Минут пять прошло или десять – показались из-за поворота два всадника. Эмархан угадал: близ лесистого склона, вплотную подходившего к дороге, они запустили быстрой рысью.
Жуков приподнялся на локте, другой рукой замахал. Один конник был в белой бурке и белом башлыке, другой во всем черном. Только шагах в двадцати стало видно: черный – с малыми усишками, а белый – баба. Бесстыдница была в портках и сидела обоконь, как женскому полу неприлично. Притом не черкешенка какая-нибудь, русская.
Когда Сысой Авдеич жалостно возопил: «Помогите люди добрые!», она тонко вскрикнула: «Милый, смотри!». Не разглядела раньше – и то сказать, валялся калека в пыли, пылью же весь перепачканный, будто ворох грязного тряпья на дороге.
Тот, кого баба назвала «милый», придержал коня, но вовсе не остановился, только перешел на шаг.
– Что с вами? – крикнул.
– Упал с коня, расшибся, ногу поломал! – прохныкал Жуков приготовленное. – Христа-Господа ради окажите милосердное воспомоществование!
– Нужно ему помочь. – Женщина натянула поводья. – Отвезем его в то селенье, что мы давеча проезжали.
Мужчина отвечал:
– Нельзя возвращаться. Опасно. – Он зорко оглядывался по сторонам. – Подняться можешь? – Это он уже Сысою Авдеичу. – Подсажу к себе. На ту сторону моста переедем – погляжу, что у тебя с ногой.
Ага, так и разбежался Жуков подсаживаться! Чтоб с ним заодно быть пулями продырявленным?
– Ой, моченьки нету! – заплакал он. – Ой, пропадаю, сердешные! Помогите чем можете!
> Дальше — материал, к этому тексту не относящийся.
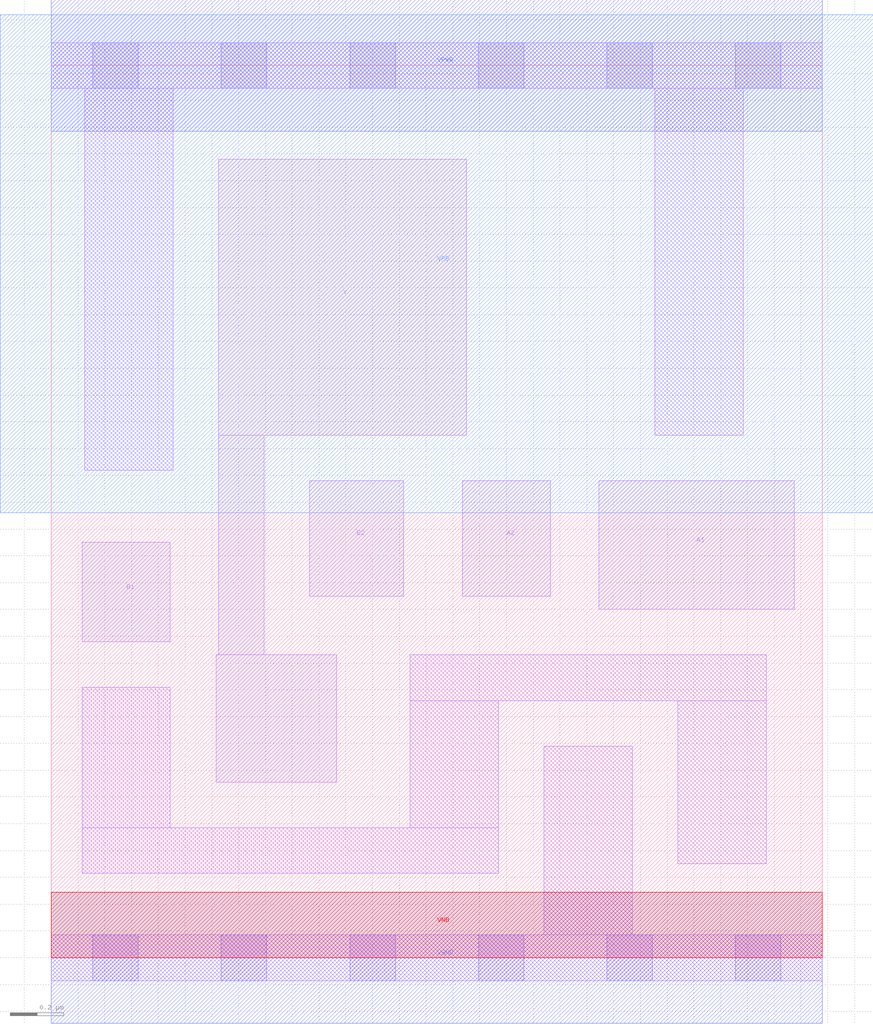
<source format=lef>
# Copyright 2020 The SkyWater PDK Authors
#
# Licensed under the Apache License, Version 2.0 (the "License");
# you may not use this file except in compliance with the License.
# You may obtain a copy of the License at
#
#     https://www.apache.org/licenses/LICENSE-2.0
#
# Unless required by applicable law or agreed to in writing, software
# distributed under the License is distributed on an "AS IS" BASIS,
# WITHOUT WARRANTIES OR CONDITIONS OF ANY KIND, either express or implied.
# See the License for the specific language governing permissions and
# limitations under the License.
#
# SPDX-License-Identifier: Apache-2.0

VERSION 5.7 ;
  NOWIREEXTENSIONATPIN ON ;
  DIVIDERCHAR "/" ;
  BUSBITCHARS "[]" ;
MACRO sky130_fd_sc_ms__o22ai_1
  CLASS CORE ;
  FOREIGN sky130_fd_sc_ms__o22ai_1 ;
  ORIGIN  0.000000  0.000000 ;
  SIZE  2.880000 BY  3.330000 ;
  SYMMETRY X Y ;
  SITE unit ;
  PIN A1
    ANTENNAGATEAREA  0.312600 ;
    DIRECTION INPUT ;
    USE SIGNAL ;
    PORT
      LAYER li1 ;
        RECT 2.045000 1.300000 2.775000 1.780000 ;
    END
  END A1
  PIN A2
    ANTENNAGATEAREA  0.312600 ;
    DIRECTION INPUT ;
    USE SIGNAL ;
    PORT
      LAYER li1 ;
        RECT 1.535000 1.350000 1.865000 1.780000 ;
    END
  END A2
  PIN B1
    ANTENNAGATEAREA  0.312600 ;
    DIRECTION INPUT ;
    USE SIGNAL ;
    PORT
      LAYER li1 ;
        RECT 0.115000 1.180000 0.445000 1.550000 ;
    END
  END B1
  PIN B2
    ANTENNAGATEAREA  0.312600 ;
    DIRECTION INPUT ;
    USE SIGNAL ;
    PORT
      LAYER li1 ;
        RECT 0.965000 1.350000 1.315000 1.780000 ;
    END
  END B2
  PIN Y
    ANTENNADIFFAREA  0.862300 ;
    DIRECTION OUTPUT ;
    USE SIGNAL ;
    PORT
      LAYER li1 ;
        RECT 0.615000 0.655000 1.065000 1.130000 ;
        RECT 0.625000 1.130000 0.795000 1.950000 ;
        RECT 0.625000 1.950000 1.550000 2.980000 ;
    END
  END Y
  PIN VGND
    DIRECTION INOUT ;
    USE GROUND ;
    PORT
      LAYER met1 ;
        RECT 0.000000 -0.245000 2.880000 0.245000 ;
    END
  END VGND
  PIN VNB
    DIRECTION INOUT ;
    USE GROUND ;
    PORT
      LAYER pwell ;
        RECT 0.000000 0.000000 2.880000 0.245000 ;
    END
  END VNB
  PIN VPB
    DIRECTION INOUT ;
    USE POWER ;
    PORT
      LAYER nwell ;
        RECT -0.190000 1.660000 3.070000 3.520000 ;
    END
  END VPB
  PIN VPWR
    DIRECTION INOUT ;
    USE POWER ;
    PORT
      LAYER met1 ;
        RECT 0.000000 3.085000 2.880000 3.575000 ;
    END
  END VPWR
  OBS
    LAYER li1 ;
      RECT 0.000000 -0.085000 2.880000 0.085000 ;
      RECT 0.000000  3.245000 2.880000 3.415000 ;
      RECT 0.115000  0.315000 1.670000 0.485000 ;
      RECT 0.115000  0.485000 0.445000 1.010000 ;
      RECT 0.125000  1.820000 0.455000 3.245000 ;
      RECT 1.340000  0.485000 1.670000 0.960000 ;
      RECT 1.340000  0.960000 2.670000 1.130000 ;
      RECT 1.840000  0.085000 2.170000 0.790000 ;
      RECT 2.255000  1.950000 2.585000 3.245000 ;
      RECT 2.340000  0.350000 2.670000 0.960000 ;
    LAYER mcon ;
      RECT 0.155000 -0.085000 0.325000 0.085000 ;
      RECT 0.155000  3.245000 0.325000 3.415000 ;
      RECT 0.635000 -0.085000 0.805000 0.085000 ;
      RECT 0.635000  3.245000 0.805000 3.415000 ;
      RECT 1.115000 -0.085000 1.285000 0.085000 ;
      RECT 1.115000  3.245000 1.285000 3.415000 ;
      RECT 1.595000 -0.085000 1.765000 0.085000 ;
      RECT 1.595000  3.245000 1.765000 3.415000 ;
      RECT 2.075000 -0.085000 2.245000 0.085000 ;
      RECT 2.075000  3.245000 2.245000 3.415000 ;
      RECT 2.555000 -0.085000 2.725000 0.085000 ;
      RECT 2.555000  3.245000 2.725000 3.415000 ;
  END
END sky130_fd_sc_ms__o22ai_1
END LIBRARY

</source>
Вас за то Бог наградит!
И баба, не дожидаясь, что усатый решит, спрыгнула на землю.
Ой, пальнут сейчас нехристи, перепугался Сысой Авдеич и пополз к обочине, по-рачьи.
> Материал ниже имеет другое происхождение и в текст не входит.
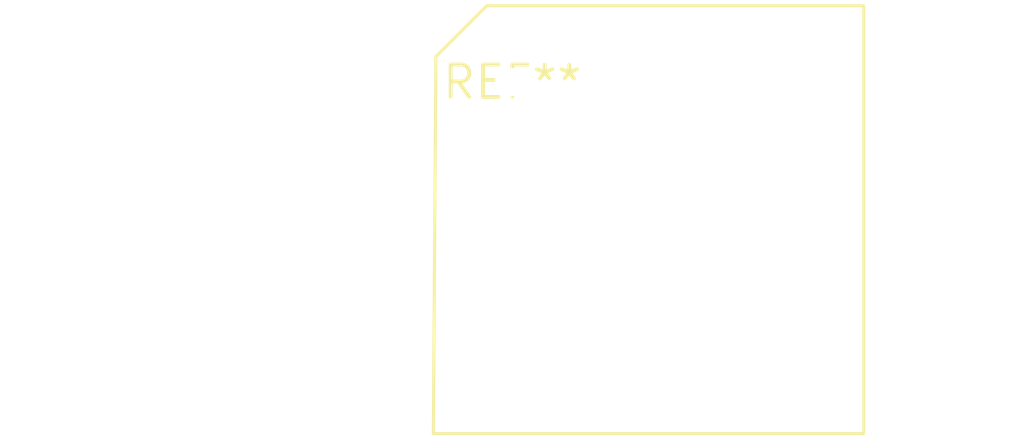
<source format=kicad_pcb>
(kicad_pcb (version 20240108) (generator pcbnew)

  (general
    (thickness 1.6)
  )

  (paper "A4")
  (layers
    (0 "F.Cu" signal)
    (31 "B.Cu" signal)
    (32 "B.Adhes" user "B.Adhesive")
    (33 "F.Adhes" user "F.Adhesive")
    (34 "B.Paste" user)
    (35 "F.Paste" user)
    (36 "B.SilkS" user "B.Silkscreen")
    (37 "F.SilkS" user "F.Silkscreen")
    (38 "B.Mask" user)
    (39 "F.Mask" user)
    (40 "Dwgs.User" user "User.Drawings")
    (41 "Cmts.User" user "User.Comments")
    (42 "Eco1.User" user "User.Eco1")
    (43 "Eco2.User" user "User.Eco2")
    (44 "Edge.Cuts" user)
    (45 "Margin" user)
    (46 "B.CrtYd" user "B.Courtyard")
    (47 "F.CrtYd" user "F.Courtyard")
    (48 "B.Fab" user)
    (49 "F.Fab" user)
    (50 "User.1" user)
    (51 "User.2" user)
    (52 "User.3" user)
    (53 "User.4" user)
    (54 "User.5" user)
    (55 "User.6" user)
    (56 "User.7" user)
    (57 "User.8" user)
    (58 "User.9" user)
  )

  (setup
    (pad_to_mask_clearance 0)
    (pcbplotparams
      (layerselection 0x00010fc_ffffffff)
      (plot_on_all_layers_selection 0x0000000_00000000)
      (disableapertmacros false)
      (usegerberextensions false)
      (usegerberattributes false)
      (usegerberadvancedattributes false)
      (creategerberjobfile false)
      (dashed_line_dash_ratio 12.000000)
      (dashed_line_gap_ratio 3.000000)
      (svgprecision 4)
      (plotframeref false)
      (viasonmask false)
      (mode 1)
      (useauxorigin false)
      (hpglpennumber 1)
      (hpglpenspeed 20)
      (hpglpendiameter 15.000000)
      (dxfpolygonmode false)
      (dxfimperialunits false)
      (dxfusepcbnewfont false)
      (psnegative false)
      (psa4output false)
      (plotreference false)
      (plotvalue false)
      (plotinvisibletext false)
      (sketchpadsonfab false)
      (subtractmaskfromsilk false)
      (outputformat 1)
      (mirror false)
      (drillshape 1)
      (scaleselection 1)
      (outputdirectory "")
    )
  )

  (net 0 "")

  (footprint "Diode_Bridge_16.7x16.7x6.3mm_P10.8mm" (layer "F.Cu") (at 0 0))

)

</source>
– Хорошо, Алина, – сказал черный и тоже спешился. – Будь по-твоему. Я привяжу его ногу к суку, оставлю ему воду, но ничего больше для него мы сделать не можем… Куда ты, чудак? Что ты всё отползаешь?
Тут ка-ак жахнет! Будто десяток дровосеков разом вдарили в топоры, только громче. И по горам перекатисто зашумело: трах-тах-тах-тах.
Баба как стояла, так без звука и повалилась. А мужчина качнулся, но устоял. В руке у него откуда ни возьмись появился двухствольный пистолет.
– Гадина! – процедил раненый и нацелил Жукову в лоб.
Тот, бедный, взрыдал:
– Заставили меня! Ногу поломали! Сысой Великий, Сысой Печерский!
Страшным взглядом уставился на него усатый, но выручили угодники – не выстрелил.
Поднял бабу на руки. Шатаясь, подошел к лошади. Перевалил недвижное тело через холку. С трудом поднялся в седло. Лягнул конские бока.
Горские абреки свои ружья перезаряжают сноровисто – всем про то ведомо. А и лошадь под двойной ношей разгонялась небыстро. Перед самым мостом она была, когда грянул второй залп.